Rewrite all of the data below, changing "polka" to "jig" and leaving everything else as it is. Omit the pictures from your answer.

++++ Data for this exercise

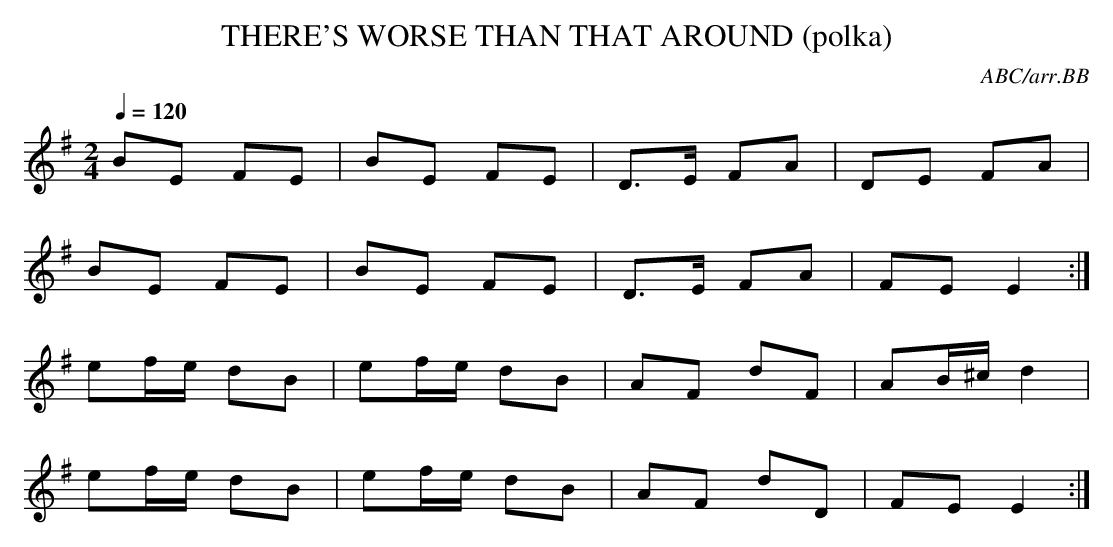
X:1
T:THERE'S WORSE THAN THAT AROUND (polka)
C:ABC/arr.BB
Q:1/4=120
M:2/4
L:1/8
K:Em
BE FE |BE FE|D>E FA| DE FA|
BE FE| BE FE|D>E FA| FE E2:|
ef/e/ dB|ef/e/ dB| AF dF|AB/^c/d2|
ef/e/ dB|ef/e/ dB|AF dD|FE E2:|
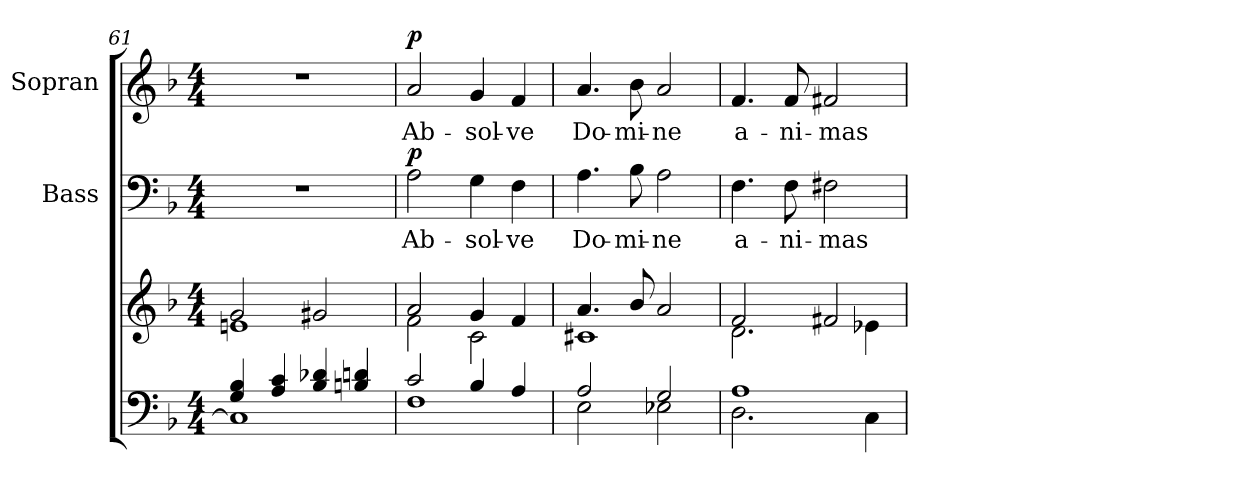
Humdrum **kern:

**kern	**kern	**kern	**text	**dynam	**kern	**text	**dynam
*part3	*part3	*part2	*part2	*part2	*part1	*part1	*part1
*staff4	*staff3	*staff2	*staff2	*staff2	*staff1	*staff1	*staff1
*	*	*I"Bass	*	*	*I"Sopran	*	*
*	*	*I'B.	*	*	*I'S.	*	*
*clefF4	*clefG2	*clefF4	*	*	*clefG2	*	*
*k[b-]	*k[b-]	*k[b-]	*	*	*k[b-]	*	*
*F:	*F:	*F:	*	*	*F:	*	*
*M4/4	*M4/4	*M4/4	*	*	*M4/4	*	*
=61	=61	=61	=61	=61	=61	=61	=61
*^	*^	*	*	*	*	*	*
4G/ 4B-/	1C]	2g/	1en	1r	.	.	1r	.	.
4A/ 4c/	.	.	.	.	.	.	.	.	.
4B-/ 4d-X/	.	2g#X/	.	.	.	.	.	.	.
4Bn/ 4dn/	.	.	.	.	.	.	.	.	.
=62	=62	=62	=62	=62	=62	=62	=62	=62	=62
!	!	!	!	!	!LO:LY:b	!LO:DY:a	!	!LO:LY:b	!LO:DY:a
2c/	1F	2a/	2f\	2A\	Ab-	p	2a/	Ab-	p
!	!	!	!	!	!LO:LY:b	!	!	!LO:LY:b	!
4B-/	.	4g/	2c\	4G\	-sol-	.	4g/	-sol-	.
!	!	!	!	!	!LO:LY:b	!	!	!LO:LY:b	!
4A/	.	4f/	.	4F\	-ve	.	4f/	-ve	.
=63	=63	=63	=63	=63	=63	=63	=63	=63	=63
!	!	!	!	!	!LO:LY:b	!	!	!LO:LY:b	!
2A/	2E\	4.a/	1c#X	4.A\	Do-	.	4.a/	Do-	.
!	!	!	!	!	!LO:LY:b	!	!	!LO:LY:b	!
.	.	8b-/	.	8B-\	-mi-	.	8b-\	-mi-	.
!	!	!	!	!	!LO:LY:b	!	!	!LO:LY:b	!
2G/	2E-X\	2a/	.	2A\	-ne	.	2a/	-ne	.
=64	=64	=64	=64	=64	=64	=64	=64	=64	=64
!	!	!	!	!	!LO:LY:b	!	!	!LO:LY:b	!
1A	2.D\	2f/	2.d\	4.F\	a-	.	4.f/	a-	.
!	!	!	!	!	!LO:LY:b	!	!	!LO:LY:b	!
.	.	.	.	8F\	-ni-	.	8f/	-ni-	.
!	!	!	!	!	!LO:LY:b	!	!	!LO:LY:b	!
.	.	2f#X/	.	2F#X\	-mas	.	2f#X/	-mas	.
.	4C\	.	4e-X\	.	.	.	.	.	.
*v	*v	*	*	*	*	*	*	*	*
*	*v	*v	*	*	*	*	*	*
=	=	=	=	=	=	=	=
*-	*-	*-	*-	*-	*-	*-	*-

++++++++

Answer to the exercise:
X:1
T:THERE'S WORSE THAN THAT AROUND (jig)
C:ABC/arr.BB
Q:1/4=120
M:2/4
L:1/8
K:Em
BE FE |BE FE|D>E FA| DE FA|
BE FE| BE FE|D>E FA| FE E2:|
ef/e/ dB|ef/e/ dB| AF dF|AB/^c/d2|
ef/e/ dB|ef/e/ dB|AF dD|FE E2:|
Humdrum **kern:

**kern	**kern	**kern	**text	**dynam	**kern	**text	**dynam
*part3	*part3	*part2	*part2	*part2	*part1	*part1	*part1
*staff4	*staff3	*staff2	*staff2	*staff2	*staff1	*staff1	*staff1
*	*	*I"Bass	*	*	*I"Sopran	*	*
*	*	*I'B.	*	*	*I'S.	*	*
*clefF4	*clefG2	*clefF4	*	*	*clefG2	*	*
*k[b-]	*k[b-]	*k[b-]	*	*	*k[b-]	*	*
*F:	*F:	*F:	*	*	*F:	*	*
*M4/4	*M4/4	*M4/4	*	*	*M4/4	*	*
=61	=61	=61	=61	=61	=61	=61	=61
*^	*^	*	*	*	*	*	*
4G/ 4B-/	1C]	2g/	1en	1r	.	.	1r	.	.
4A/ 4c/	.	.	.	.	.	.	.	.	.
4B-/ 4d-X/	.	2g#X/	.	.	.	.	.	.	.
4Bn/ 4dn/	.	.	.	.	.	.	.	.	.
=62	=62	=62	=62	=62	=62	=62	=62	=62	=62
!	!	!	!	!	!LO:LY:b	!LO:DY:a	!	!LO:LY:b	!LO:DY:a
2c/	1F	2a/	2f\	2A\	Ab-	p	2a/	Ab-	p
!	!	!	!	!	!LO:LY:b	!	!	!LO:LY:b	!
4B-/	.	4g/	2c\	4G\	-sol-	.	4g/	-sol-	.
!	!	!	!	!	!LO:LY:b	!	!	!LO:LY:b	!
4A/	.	4f/	.	4F\	-ve	.	4f/	-ve	.
=63	=63	=63	=63	=63	=63	=63	=63	=63	=63
!	!	!	!	!	!LO:LY:b	!	!	!LO:LY:b	!
2A/	2E\	4.a/	1c#X	4.A\	Do-	.	4.a/	Do-	.
!	!	!	!	!	!LO:LY:b	!	!	!LO:LY:b	!
.	.	8b-/	.	8B-\	-mi-	.	8b-\	-mi-	.
!	!	!	!	!	!LO:LY:b	!	!	!LO:LY:b	!
2G/	2E-X\	2a/	.	2A\	-ne	.	2a/	-ne	.
=64	=64	=64	=64	=64	=64	=64	=64	=64	=64
!	!	!	!	!	!LO:LY:b	!	!	!LO:LY:b	!
1A	2.D\	2f/	2.d\	4.F\	a-	.	4.f/	a-	.
!	!	!	!	!	!LO:LY:b	!	!	!LO:LY:b	!
.	.	.	.	8F\	-ni-	.	8f/	-ni-	.
!	!	!	!	!	!LO:LY:b	!	!	!LO:LY:b	!
.	.	2f#X/	.	2F#X\	-mas	.	2f#X/	-mas	.
.	4C\	.	4e-X\	.	.	.	.	.	.
*v	*v	*	*	*	*	*	*	*	*
*	*v	*v	*	*	*	*	*	*
=	=	=	=	=	=	=	=
*-	*-	*-	*-	*-	*-	*-	*-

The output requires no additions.